Busting a taboo
A few years ago, Bui Anh Tan set out to write the first
Vietnamese novel directly exploring homosexual life. He
wanted to encourage readers "to be more sympathetic,
lenient and humane" to those stifled by social taboos.
So when A World Without Women was awarded an
official literary prize earlier this month, it might have
seemed like an indication of official support for Tan's
tolerant approach. Apparently not: Homosexuality has
"now become a social issue that may be dangerous for
Vietnam's young generation if there is no advance
warning," says one of the judges, Hanoi writer Nam
Ha, in explaining why the book was honoured.
Tan, of course, is not the first novelist to be
misunderstood.
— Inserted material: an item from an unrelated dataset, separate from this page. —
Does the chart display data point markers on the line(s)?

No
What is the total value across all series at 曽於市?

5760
And if nothing else, the prize from the
Ministry of Public Security and the Vietnam Writers
Association has generated fresh publicity for his novel,
which was first published in 2000 and is now into its
fourth printing.
Tan, a 36-year-old reporter in Ho Chi Minh City,
sticks to plain prose in his tale of interlocking gay lives.
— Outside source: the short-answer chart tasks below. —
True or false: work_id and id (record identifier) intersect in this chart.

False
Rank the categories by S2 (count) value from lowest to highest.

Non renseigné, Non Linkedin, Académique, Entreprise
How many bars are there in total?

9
The main character is a closet gay scientist who learns
he has the HIV virus. Despairing, he arranges to be
murdered by a gay hit man. Meanwhile, the handsome
policeman investigating the case is also a closet gay. But
at least he's in a loving relationship with a gay
bar-owner, who gives voice to the author's appeal for
tolerance: "People like me are also human beings," the
bar-owner pleads at one stage. "We also want to be
loved, to breathe, to live."
Few would doubt Tan's courage in writing about gay
lives in Vietnam, where homosexuality remains a taboo,
if not actually a crime. Still, his hyperactive plot and
blunt prose have led some Hanoi literati to dismiss the
novel as sensationalist. Tan's appeal for acceptance is
also undercut by the way one of the novel's characters
is "cured" of his homosexuality and becomes attracted
to women. As one reader says, "It's a step forward,
yes, but only in the context of extraordinary
backwardness."
By Margot Cohen - The Far Eastern Economic Review - August 29, 2002.